¿Pero qué necesidad?

Raúl Jiménez Vázquez

La reforma constitucional vigente a partir del 11 de junio del 2011 fue un auténtico hito pues posibilitó el posicionamiento de los derechos humanos en el pináculo mismo del sistema jurídico mexicano, pero también lo fue en virtud de la elevada calidad de la técnica legislativa utilizada para ese propósito, la cual se despliega a través de tres ejes jurídicos.

El primero de ellos es el enunciado que estatuye que todas las personas gozarán de los derechos humanos reconocidos en los tratados internacionales de los que el Estado mexicano sea parte; el segundo consiste en el acogimiento del importantísimo principio pro homine, según el cual las normas relativas a los derechos fundamentales deben ser interpretadas de conformidad con lo previsto en dichos acuerdos supranacionales, favoreciendo en todo tiempo la más amplia protección a las personas; el último eje prescribe que todas las autoridades, en el ámbito de sus competencias, tienen la obligación de promover, respetar, proteger y garantizar los derechos humanos atendiendo a los principios de universalidad, interdependencia, indivisibilidad y progresividad.

Del tríptico en cuestión destacan I) el atributo de progresividad de los derechos humanos, lo que significa que poseen una indiscutible naturaleza expansiva y no pueden ser objeto de regresión o mutilación alguna, II) el principio pro homine,  fórmula adoptada en el plano internacional hace ya mucho tiempo y cuyo propósito es asegurar la preeminencia de las prerrogativas inherentes a la persona humana, aun en aquellos casos en los que pudiese haber disposiciones locales en sentido contrario.

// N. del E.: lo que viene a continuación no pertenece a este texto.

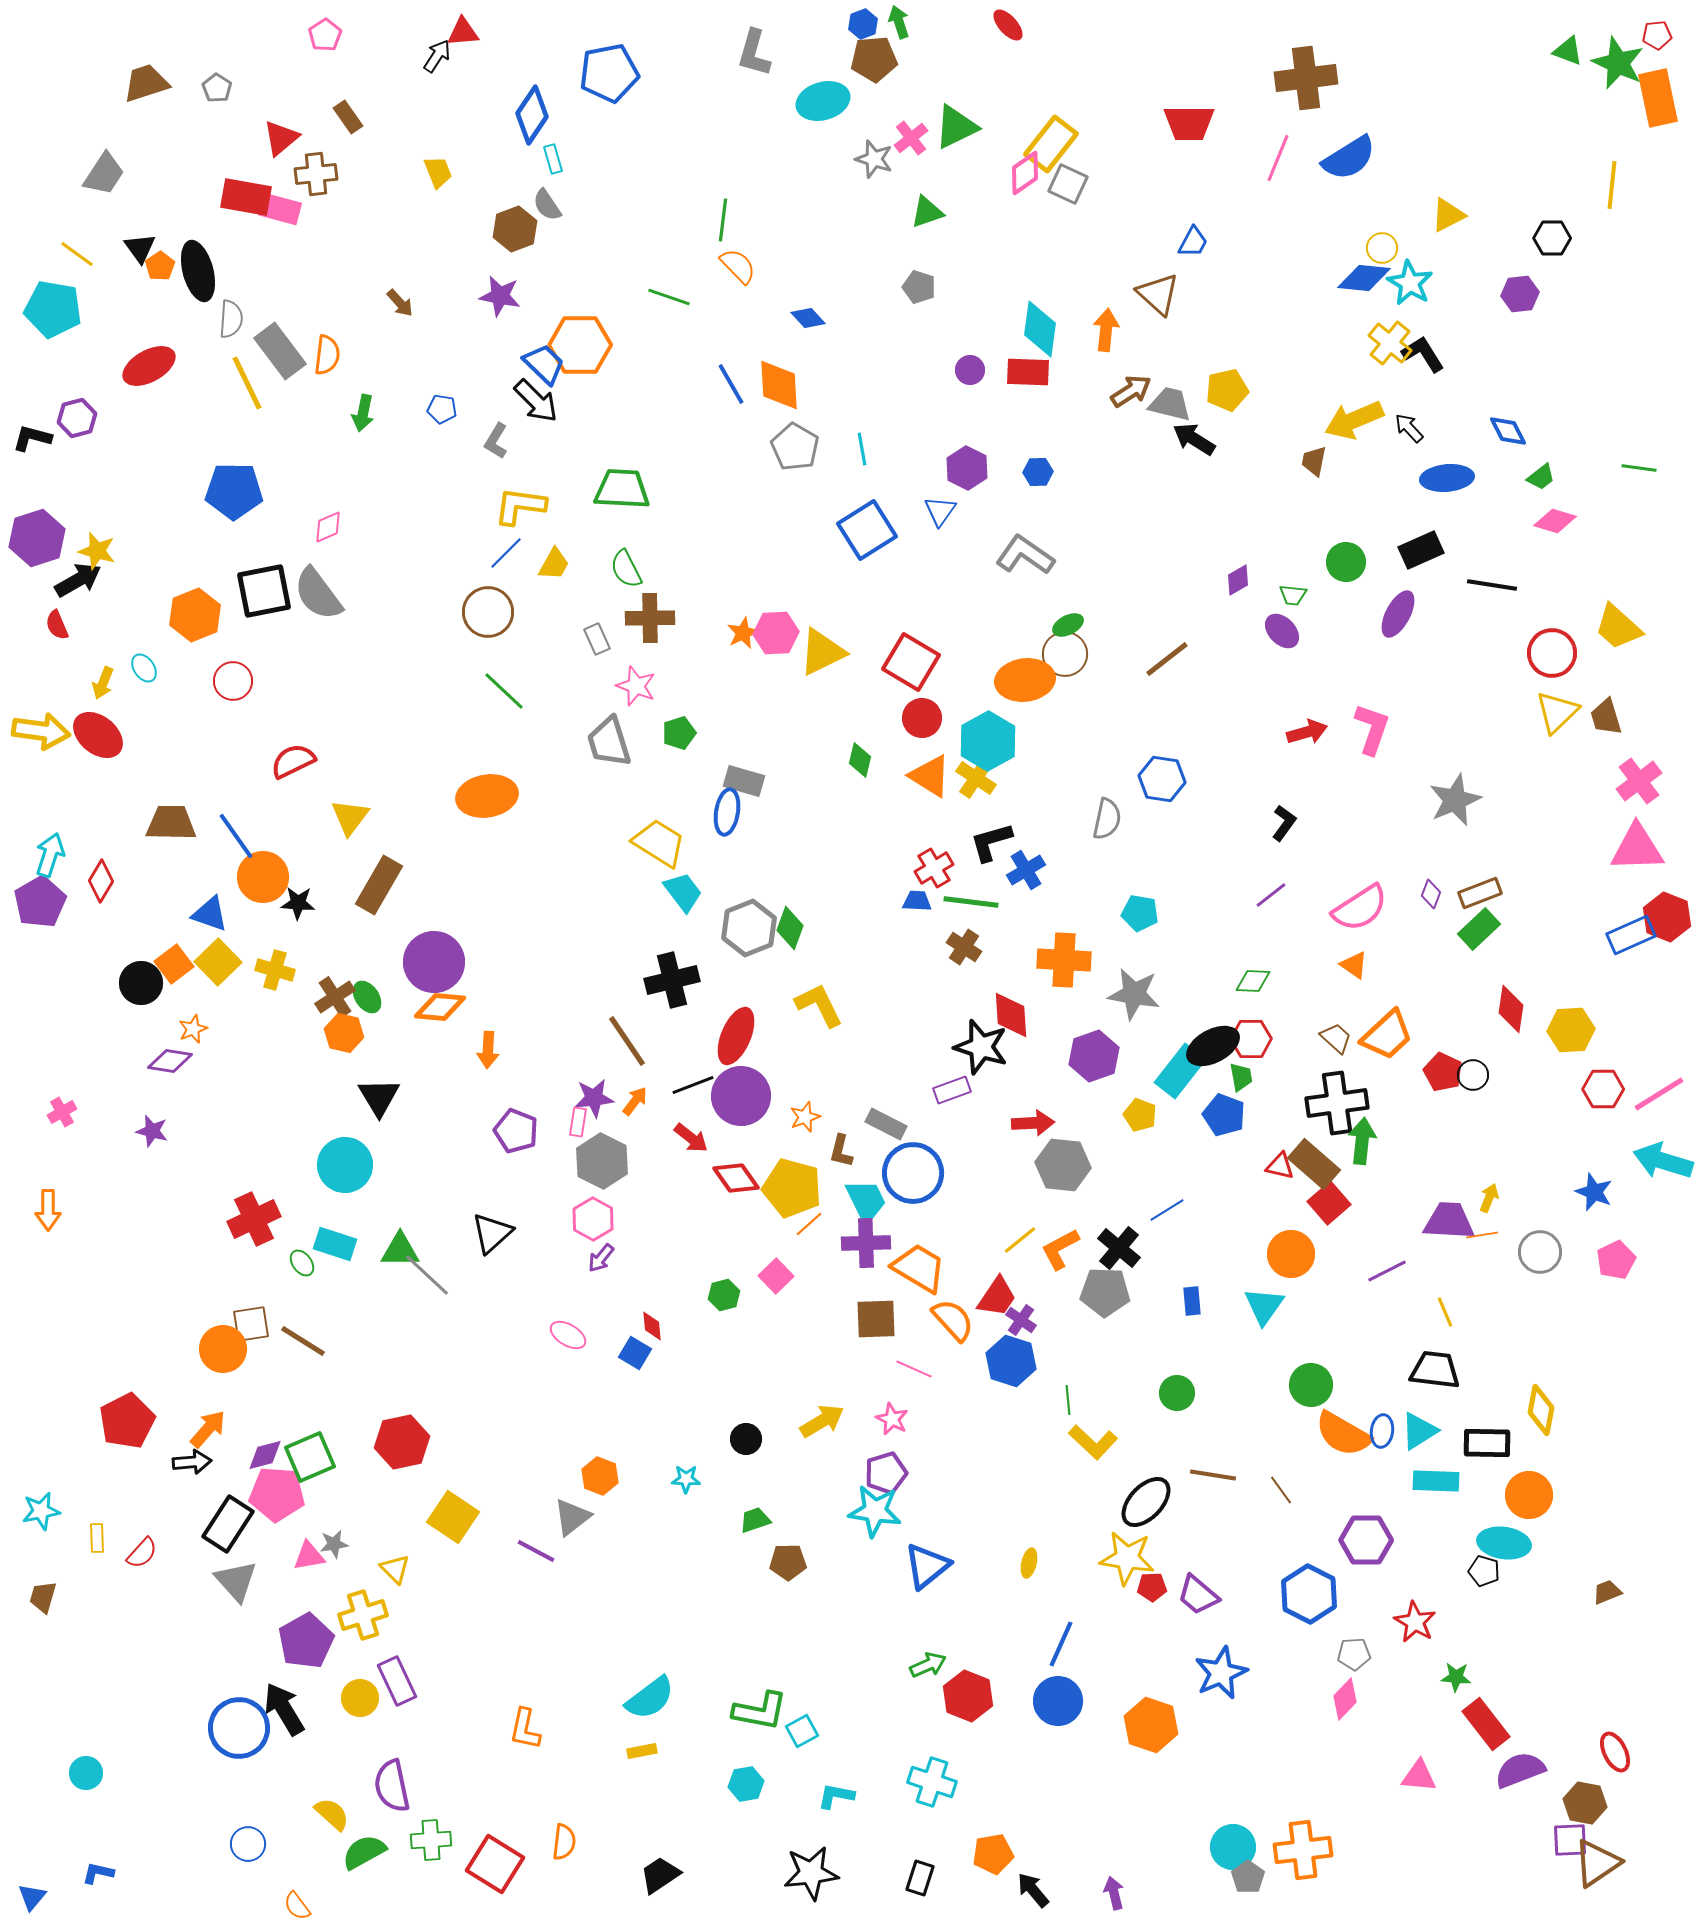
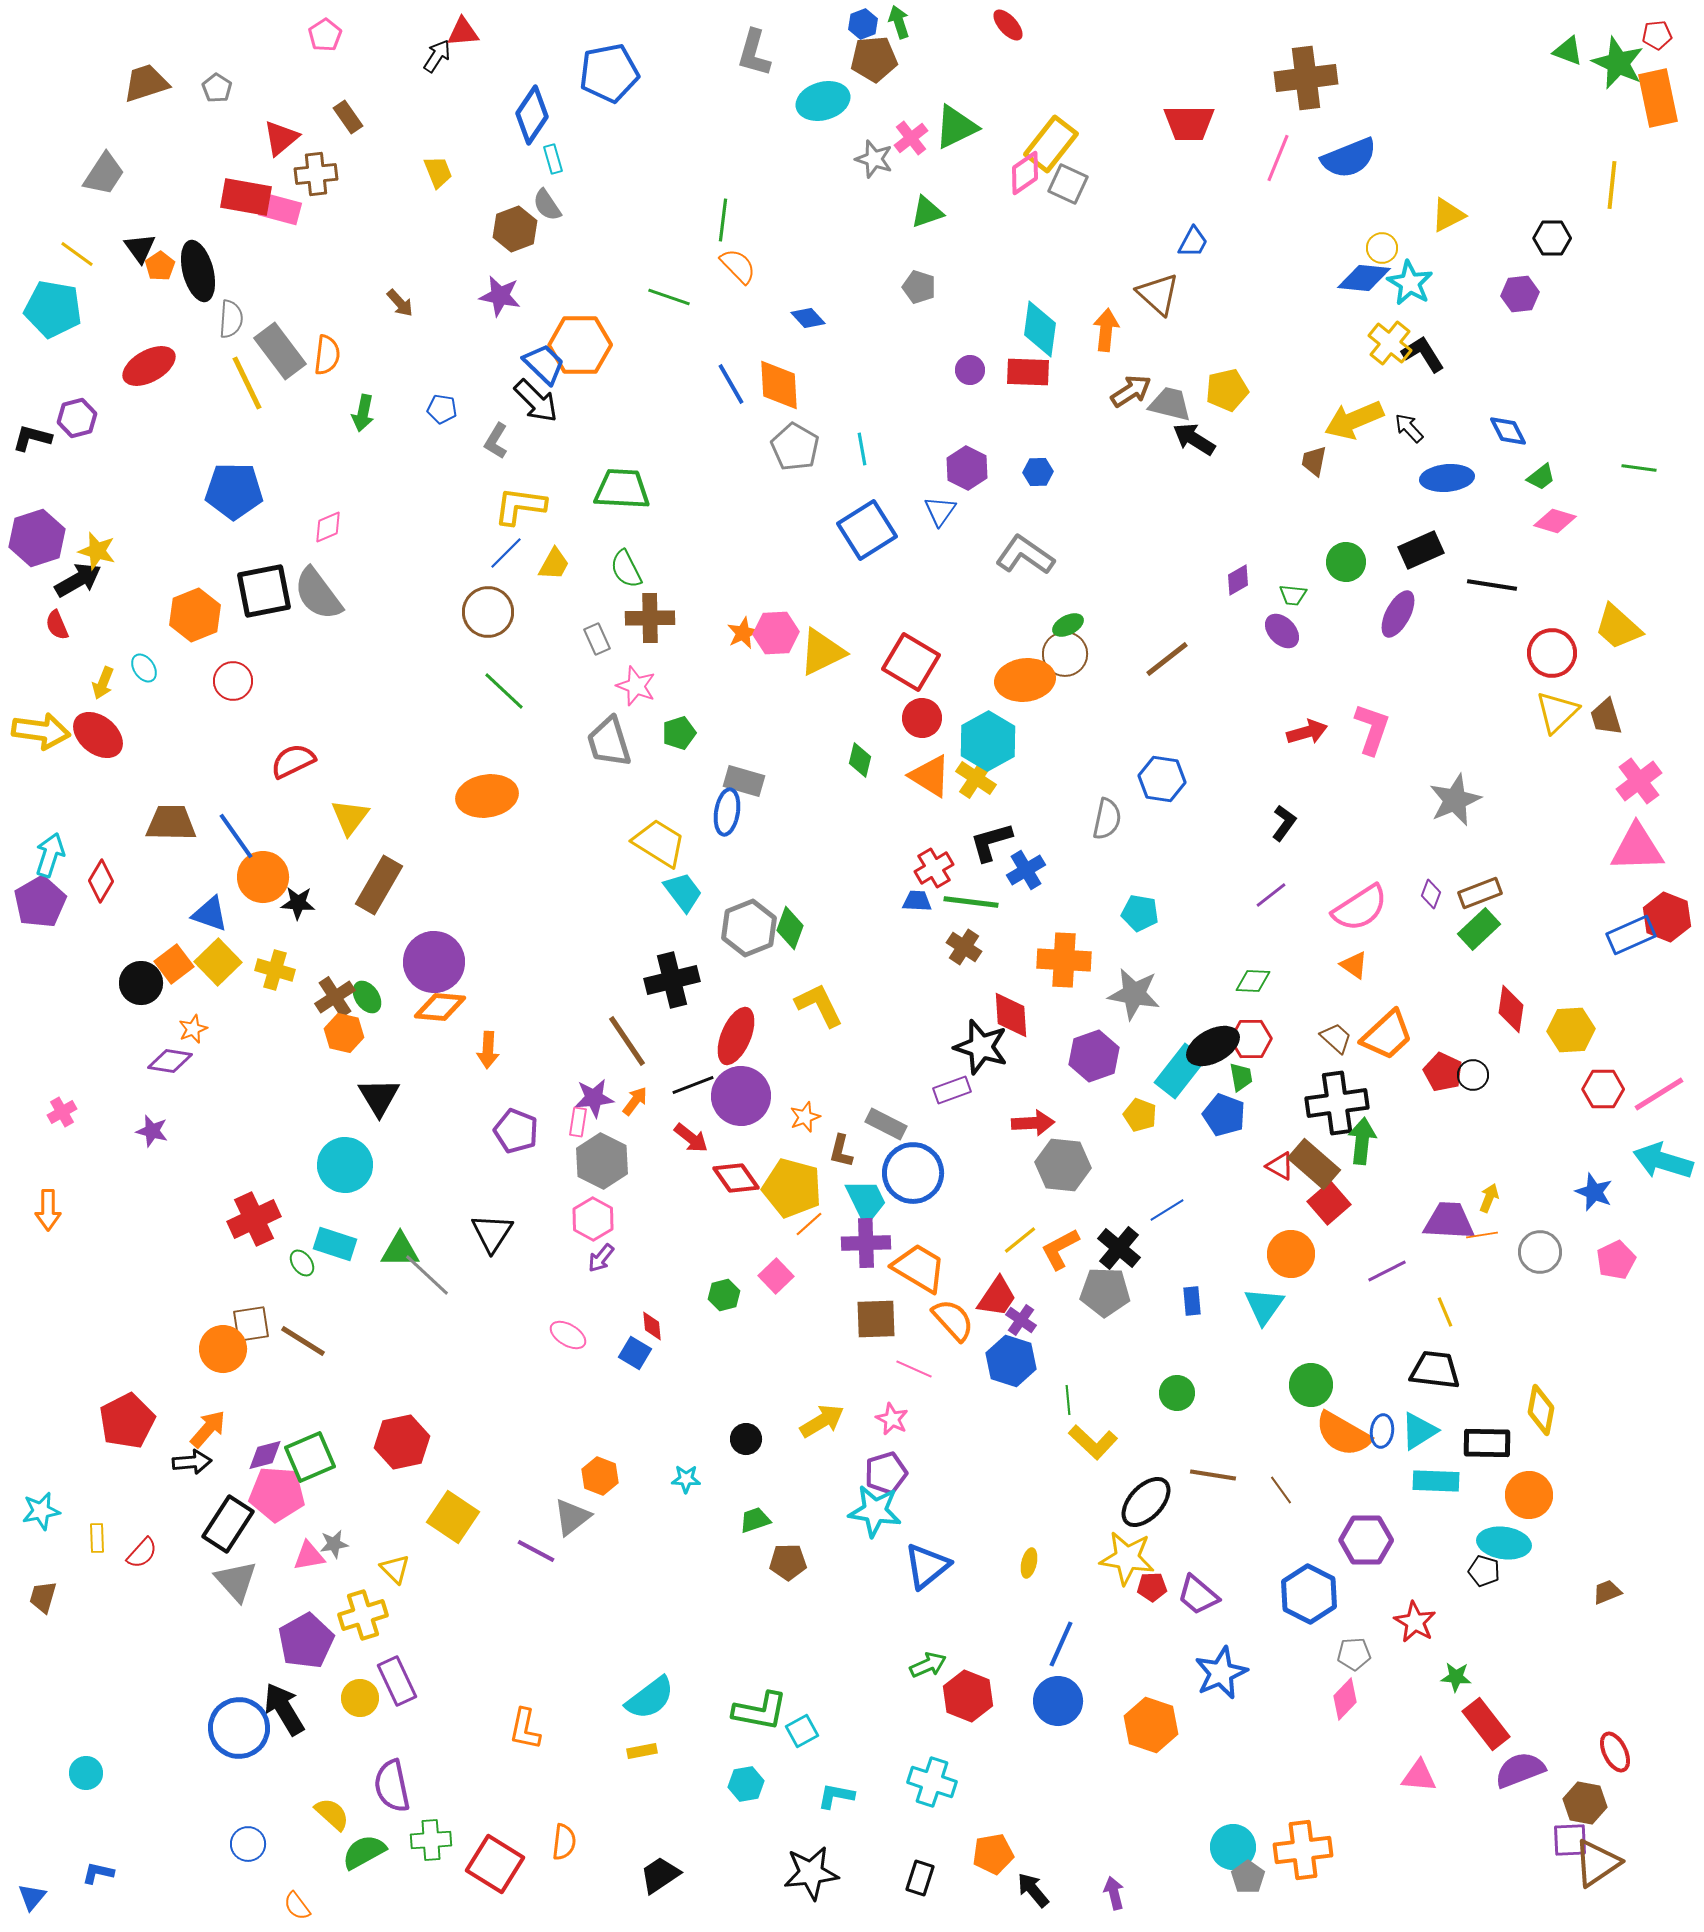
blue semicircle at (1349, 158): rotated 10 degrees clockwise
red triangle at (1280, 1166): rotated 16 degrees clockwise
black triangle at (492, 1233): rotated 15 degrees counterclockwise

Esto implica que tratándose de derechos protegidos se debe poner en juego la norma más amplia o la interpretación más generosa; por el contrario, si se está en presencia de límites a su ejercicio lo procedente es aplicar la norma o interpretación más restrictiva.

A fines del año pasado, la solidez del entramado jurídico al que nos estamos refiriendo fue puesta en entredicho con la iniciativa que un connotado legislador presentó a la consideración de la Cámara de Diputados, en la que se está planteando la adición de un párrafo al artículo 1º constitucional que reza del siguiente modo: “De existir contradicción de principios entre esta Constitución y los tratados internacionales de los que México sea parte, deberá prevalecer el texto constitucional”.

La propuesta tiene varios asegunes. El más llamativo es el hecho de que las contradicciones que pudieren surgir en relación con los derechos humanos ya no serán dirimidas haciendo prevalecer el  principio pro homine, ni eligiendo la norma que brinde el máximo blindaje a las personas, sino atendiendo exclusivamente a la normatividad derivada de nuestra Carta Magna.

Detrás de este reduccionismo está latente la concepción de que los únicos derechos humanos existentes en nuestro país son los plasmados en la Ley Suprema de los mexicanos, percepción que sin lugar a dudas constituye un mayúsculo equívoco puesto que ahí no se encuentran consagrados todos los derechos humanos imperantes en el ámbito internacional, como el derecho humano a la verdad y a la memoria histórica, el derecho humano a la paz, el derecho humano al proyecto de vida, el derecho humano al desarrollo, por señalar algunos ejemplos.

Por otra parte, en el proyecto legislativo en comento se soslaya que los derechos humanos son inherentes a todo ser humano por el solo hecho de serlo, sin distinción de nacionalidad, sexo, color, religión o lengua; es decir, no son otorgados por el Estado vía la Constitución, sino que éste debe limitarse a reconocerlos. Por último se pierde de vista que pertenecen al universo de los principios ius cogens previstos en el artículo 53 de la Convención de Viena sobre el Derecho de los Tratados de 1969, esto es, se trata de normas imperativas de derecho internacional general aceptadas y reconocidas por la comunidad internacional de Estados, las cuales no pueden ser derogadas o limitadas en forma alguna y, por ende, los actos en contrario están sujetos a la pena de la nulidad absoluta, no pueden surtir efecto legal alguno.

Como se puede advertir, dicha iniciativa es notoriamente impertinente. Parafraseando al  Divo de Juárez cabe preguntarse: “¿Pero qué necesidad?”